The God of Small Things by Arundhati Roy
“…the secret of the Great Stories is that they have no secrets. The Great Stories are the ones you have heard and want to hear again. The ones you can enter anywhere and inhabit comfortably. They don’t deceive you with thrills and trick endings. They don’t surprise you with the unforeseen. They are as familiar as the house you live in. Or the smell of your lover’s skin. You know how they end, yet you listen as though you don’t. In the way that although you know that one day you will die, you live as though you won’t. In the Great Stories you know who lives, who dies, who finds love, who doesn’t. And yet you want to know again.”
The God of Small Things, at its core, is a portrait of India. Roy paints a picture of a country that is still finding its way post colonization – a country that bears countless bruises and scars from occupation, remnants of which leave gaping divides between the people.
The “Love Laws” dictating who one can love and how they can love are a large focus of this story, but the true center of this tale is a family. At the start of this story, Rahel and Esthappen are two children swathed with innocence amidst the turmoil brewing in their home state of Kerala. As they grow up, the reader witnesses this innocence stripped from them as they become victims to the lingering wounds and loose ends of the world in which they exist.
The praise for Arundhati Roy’s prose is certainly not unfounded. She grounds the reader in 1959 Kerala with powerful imagery and builds an acute sense of anticipation that only expands as the novel progresses, deepening into a strong feeling of inevitability and suspense that is only emphasized more with the nonlinear timeline.
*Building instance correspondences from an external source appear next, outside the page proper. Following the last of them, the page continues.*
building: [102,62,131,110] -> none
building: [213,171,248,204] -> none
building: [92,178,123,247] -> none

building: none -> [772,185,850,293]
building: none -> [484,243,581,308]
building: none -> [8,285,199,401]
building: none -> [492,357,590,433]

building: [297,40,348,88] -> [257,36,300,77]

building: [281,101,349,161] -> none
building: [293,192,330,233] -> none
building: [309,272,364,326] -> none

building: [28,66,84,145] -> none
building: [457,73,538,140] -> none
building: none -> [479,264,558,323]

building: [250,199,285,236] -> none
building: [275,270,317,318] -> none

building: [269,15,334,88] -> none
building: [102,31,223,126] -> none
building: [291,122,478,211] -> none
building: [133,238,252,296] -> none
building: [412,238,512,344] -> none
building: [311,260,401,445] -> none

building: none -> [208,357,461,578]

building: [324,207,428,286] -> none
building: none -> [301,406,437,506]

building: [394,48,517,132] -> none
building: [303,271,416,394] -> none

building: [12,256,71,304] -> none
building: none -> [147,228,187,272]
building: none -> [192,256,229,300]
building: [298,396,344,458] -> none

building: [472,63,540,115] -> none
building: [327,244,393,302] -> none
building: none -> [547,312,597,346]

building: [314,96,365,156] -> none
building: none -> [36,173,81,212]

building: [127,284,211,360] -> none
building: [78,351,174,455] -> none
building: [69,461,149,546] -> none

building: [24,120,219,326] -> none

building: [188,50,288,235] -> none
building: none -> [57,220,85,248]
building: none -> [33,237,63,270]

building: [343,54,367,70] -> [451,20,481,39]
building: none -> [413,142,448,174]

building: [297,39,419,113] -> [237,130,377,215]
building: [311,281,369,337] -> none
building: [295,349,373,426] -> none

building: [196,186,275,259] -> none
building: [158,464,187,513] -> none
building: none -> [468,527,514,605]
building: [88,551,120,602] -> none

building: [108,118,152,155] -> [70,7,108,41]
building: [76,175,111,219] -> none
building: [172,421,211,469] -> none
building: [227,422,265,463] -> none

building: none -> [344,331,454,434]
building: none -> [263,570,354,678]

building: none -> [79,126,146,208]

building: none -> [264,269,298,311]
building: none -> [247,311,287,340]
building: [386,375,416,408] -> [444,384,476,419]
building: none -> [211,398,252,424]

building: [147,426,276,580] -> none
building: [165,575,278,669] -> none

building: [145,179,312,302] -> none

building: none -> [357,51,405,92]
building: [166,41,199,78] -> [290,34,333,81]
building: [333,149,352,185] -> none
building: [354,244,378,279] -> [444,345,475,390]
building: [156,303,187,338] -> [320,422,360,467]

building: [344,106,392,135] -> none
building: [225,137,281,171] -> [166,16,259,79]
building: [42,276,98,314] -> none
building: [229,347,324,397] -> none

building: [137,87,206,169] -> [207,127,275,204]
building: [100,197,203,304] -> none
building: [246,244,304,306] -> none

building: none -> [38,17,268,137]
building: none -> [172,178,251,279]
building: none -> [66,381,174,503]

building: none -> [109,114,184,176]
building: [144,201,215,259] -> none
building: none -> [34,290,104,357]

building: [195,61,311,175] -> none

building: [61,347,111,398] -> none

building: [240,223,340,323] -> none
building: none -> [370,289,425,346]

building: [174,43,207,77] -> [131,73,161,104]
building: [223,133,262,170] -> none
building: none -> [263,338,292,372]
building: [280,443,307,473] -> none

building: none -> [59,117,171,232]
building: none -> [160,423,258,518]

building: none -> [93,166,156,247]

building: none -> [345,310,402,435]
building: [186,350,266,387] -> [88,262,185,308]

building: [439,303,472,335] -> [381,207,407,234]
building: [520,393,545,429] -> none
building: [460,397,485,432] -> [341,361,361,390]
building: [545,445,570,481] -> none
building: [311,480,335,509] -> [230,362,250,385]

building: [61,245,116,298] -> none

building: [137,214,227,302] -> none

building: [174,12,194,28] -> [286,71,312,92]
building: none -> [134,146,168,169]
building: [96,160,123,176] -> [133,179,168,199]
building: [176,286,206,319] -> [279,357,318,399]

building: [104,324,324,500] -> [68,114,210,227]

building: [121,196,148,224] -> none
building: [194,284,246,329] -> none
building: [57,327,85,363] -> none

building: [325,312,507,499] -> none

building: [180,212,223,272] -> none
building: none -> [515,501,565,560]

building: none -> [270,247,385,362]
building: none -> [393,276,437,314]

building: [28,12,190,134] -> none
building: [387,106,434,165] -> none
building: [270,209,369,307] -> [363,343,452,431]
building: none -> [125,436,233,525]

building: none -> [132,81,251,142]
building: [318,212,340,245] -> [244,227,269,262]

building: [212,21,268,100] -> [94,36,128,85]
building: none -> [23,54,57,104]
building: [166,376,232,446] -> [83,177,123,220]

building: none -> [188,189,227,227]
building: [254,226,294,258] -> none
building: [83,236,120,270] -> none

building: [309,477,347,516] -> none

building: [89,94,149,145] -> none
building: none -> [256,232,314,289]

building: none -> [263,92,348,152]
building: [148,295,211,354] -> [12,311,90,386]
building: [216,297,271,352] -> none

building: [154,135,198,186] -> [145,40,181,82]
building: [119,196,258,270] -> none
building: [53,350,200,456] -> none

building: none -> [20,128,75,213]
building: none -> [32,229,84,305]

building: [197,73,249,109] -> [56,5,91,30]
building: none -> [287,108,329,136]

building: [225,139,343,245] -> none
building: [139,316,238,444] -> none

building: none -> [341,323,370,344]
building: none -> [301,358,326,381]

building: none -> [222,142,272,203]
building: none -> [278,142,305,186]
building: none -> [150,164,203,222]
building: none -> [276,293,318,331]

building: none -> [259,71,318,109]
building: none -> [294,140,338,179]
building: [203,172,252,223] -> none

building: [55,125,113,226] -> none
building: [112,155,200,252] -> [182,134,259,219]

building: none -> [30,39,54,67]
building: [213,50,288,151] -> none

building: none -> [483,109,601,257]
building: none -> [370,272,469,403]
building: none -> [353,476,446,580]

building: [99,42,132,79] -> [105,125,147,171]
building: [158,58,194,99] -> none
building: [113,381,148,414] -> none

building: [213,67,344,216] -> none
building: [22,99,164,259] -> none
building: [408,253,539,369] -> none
It is impossible to read this book without feeling as though you are on the edge of your seat, a lump in your throat as you wait for the spool to unravel.
The God of Small Things is remarkable in its ability to highlight the Small Things, but it is entirely transcendent in its accomplishment of uncovering the Big Things.
“The fact that something so fragile, so unbearably tender had survived, had been allowed to exist, was a miracle.”